Die Stufen hinunter zu dem Hain aus 101 Kirschbäumen und zu der Gedenktafel mit den vielen Namen: Für Unglücksopfer und Angehörige ist es an diesem Sonntag ein schwerer Gang bei der Gedenkveranstaltung in Eschede. Mancher wischt sich über das Gesicht.
Genau 20 Jahre nach der ICE-Katastrophe in dem kleinen Ort in der Lüneburger Heide sehen sich Überlebende, Verwandte von Opfern und damalige Helfer wieder. Auf der Tafel neben der Brücke, in die der Unglückszug damals hinein raste, stehen die Namen aller Toten mit Geburtsort und -datum: Ehepaare mit und ohne Kinder, Kleinkinder mit ihrer Mutter, Junge und Alte.
Beim bislang schwersten Bahnunglück in der bundesdeutschen Geschichte kamen 101 Menschen ums Leben, 88 Reisende wurden schwer verletzt. Am 3. Juni 1998 kurz vor 11 Uhr entgleiste der Intercity-Express 884 «Wilhelm Conrad Röntgen» in der niedersächsischen Gemeinde und prallte mit Tempo 200 gegen die Betonbrücke.
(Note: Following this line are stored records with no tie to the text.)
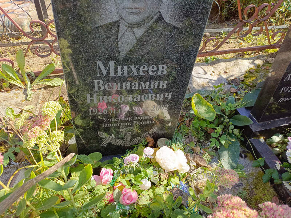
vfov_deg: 54.9
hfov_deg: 69.4
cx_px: 146
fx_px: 210
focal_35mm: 25
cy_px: 109
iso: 112
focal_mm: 4.76
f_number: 1.69
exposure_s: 1/309
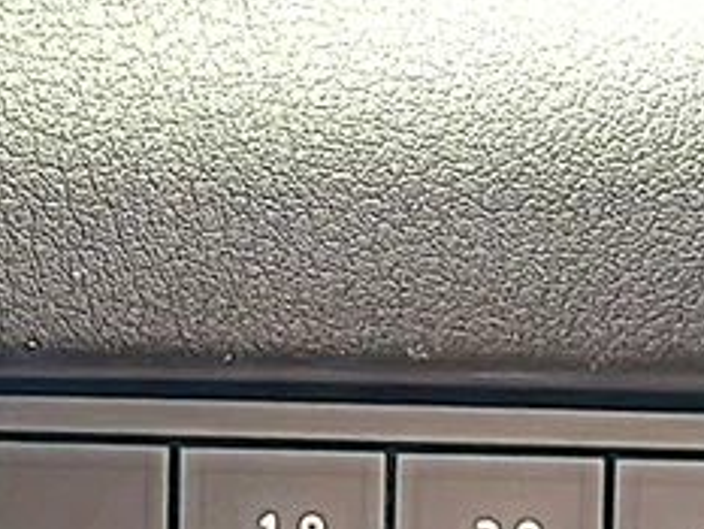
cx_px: 281
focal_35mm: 129
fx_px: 2625
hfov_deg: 15.3
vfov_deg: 11.4
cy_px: 38
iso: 160
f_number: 1.78
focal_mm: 6.86
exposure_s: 1/40
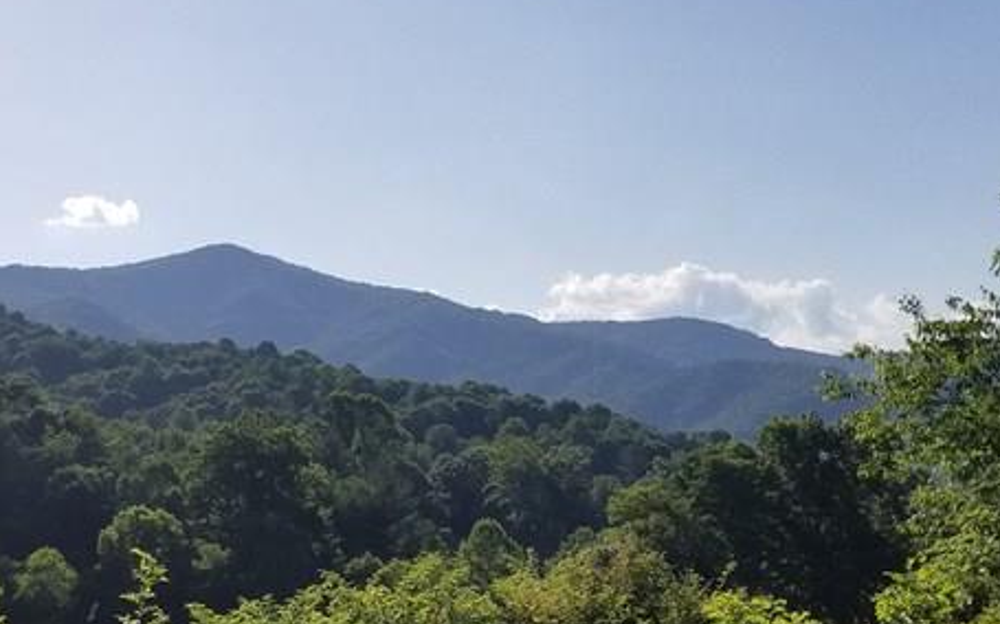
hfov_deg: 32.5
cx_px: 277
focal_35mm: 62
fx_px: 1689
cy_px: 534
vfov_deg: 20.6
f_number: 1.7
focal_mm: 4.25
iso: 50
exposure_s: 1/5824
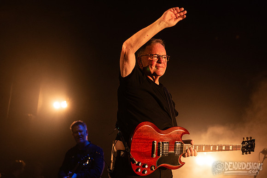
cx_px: 104
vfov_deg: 19.9
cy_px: 88
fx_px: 508
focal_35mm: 68
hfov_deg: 29.4
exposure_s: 1/500
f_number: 3.2
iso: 2000
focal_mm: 56
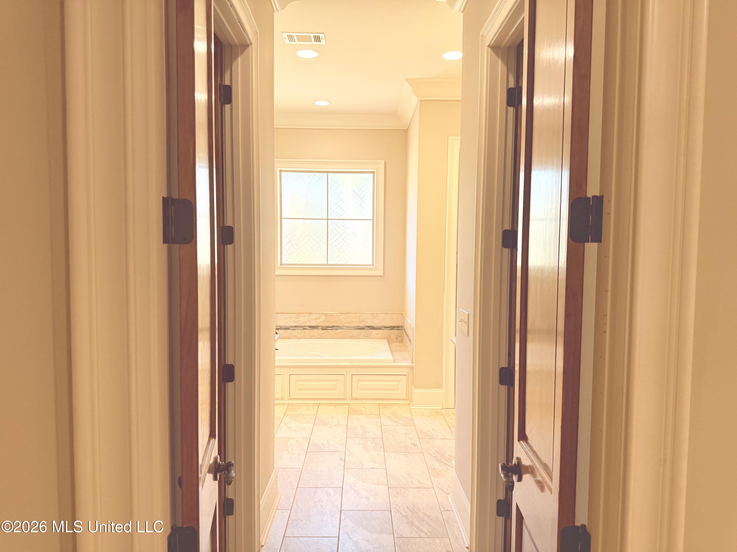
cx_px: 368
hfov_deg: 71.6
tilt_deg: -2.1
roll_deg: -1.2
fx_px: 511
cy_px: 276
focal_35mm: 24
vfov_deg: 56.8
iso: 200
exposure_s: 1/120
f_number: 1.78
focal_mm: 6.76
Der Zug war auf dem Weg von München nach Hamburg. Ursache des Unglücks: ein gebrochener Radreifen, der sich an einer Weiche vor der Brücke verhakt hatte. Ein Strafverfahren gegen die Bahn und den Reifenhersteller wurde 2003 eingestellt.
20 Jahre danach blicken viele Betroffene von oben auf die Gleise, in die Ferne, und als ein ICE mit vollem Tempo vorbeidonnert, wird die Wucht der Katastrophe von damals für einen kurzen Moment greifbar. Angehörige lassen den Gefühlen ihren Lauf, halten einander im Arm oder stützen sich.
Auch Feuerwehrleute halten vor der Gedenktafel inne, mancher spricht von erschütternden Details des Einsatzes. Den knapp 2000 Helfern boten sich furchtbare Bilder. Opfer lagen blutend und eingeklemmt in den zerstörten Waggons und unter den Betonmassen der eingestürzten Straßenbrücke. Andere Passagiere hatten sich selbst retten können und irrten unter Schock am Unfallort umher.
«Die Erinnerung daran ist ständige Mahnung, dass Sicherheit Vorrang vor allem anderen haben muss», sagt Bahn-Vorstand Richard Lutz. Er bekräftigt die Entschuldigung der Bahn für das entstandene menschliche Leid.
Alle Menschen, die damals in dem Unglückszug saßen, hätten sich der Bahn anvertraut. «Und wir müssen dazu stehen, dass wir dieser Verantwortung an diesem Tag nicht gerecht geworden sind», sagt Lutz. Dass es die Bahn erst nach 15 Jahren über sich brachte, sich für die Katastrophe zu entschuldigen, spricht Lutz ebenfalls an: «Die Entschuldigung gilt auch für fehlende Sensibilität im Umgang mit Betroffenen.»
Von einer vermeidbaren Katastrophe und einer gescheiterten juristischen Aufarbeitung spricht Heinrich Löwen von der Selbsthilfe Eschede, in der sich Angehörige und Opfer zusammenschlossen haben. «Es waren Fehleinschätzungen von Menschen, die zu diesem Unglück führten - Fehlleistungen.»
Unbegreiflich sei, dass es keine juristischen Folgen gegeben habe für die Nachlässigkeit bei der Wartung der Räder. «Das Gericht hat uns mit der Einstellung des Verfahrens ein weiteres Mal verletzt.»
Für die Zukunft hat Löwen eine Bitte: Politik und Bahn müssten sich dafür einsetzen, dass Sicherheit absolute Priorität vor allem anderen habe, vor Gewinnmaximierung und Geschwindigkeitsrekorden. «Menschen, die mit dem Zug fahren, sollten unversehrt und sicher ihr Ziel erreichen, denn nichts ist kostbarer als das Leben als solches.» Löwen verlor am 3. Juni 1998 Frau und Tochter.
Niedersachsens Ministerpräsident Stephan Weil (SPD) versichert beim Gedenken am Sonntag: «Das Zugunglück von Eschede, diese Katastrophe, ist unvergessen.» Ein Grund sei, dass das Unglück die Menschen in einem Moment getroffen habe, als sie sich vollkommen sicher fühlten. «Technik bietet keine ständige Sicherheit», mahnt Weil. Und für das Bundesverkehrsministerium sagte Staatssekretär Ennak Ferlemann (CDU), die für Sicherheit Zuständigen müssten ständig an ihre Verantwortung erinnert werden. «Wir dürfen an dieser Stelle nicht sparen.»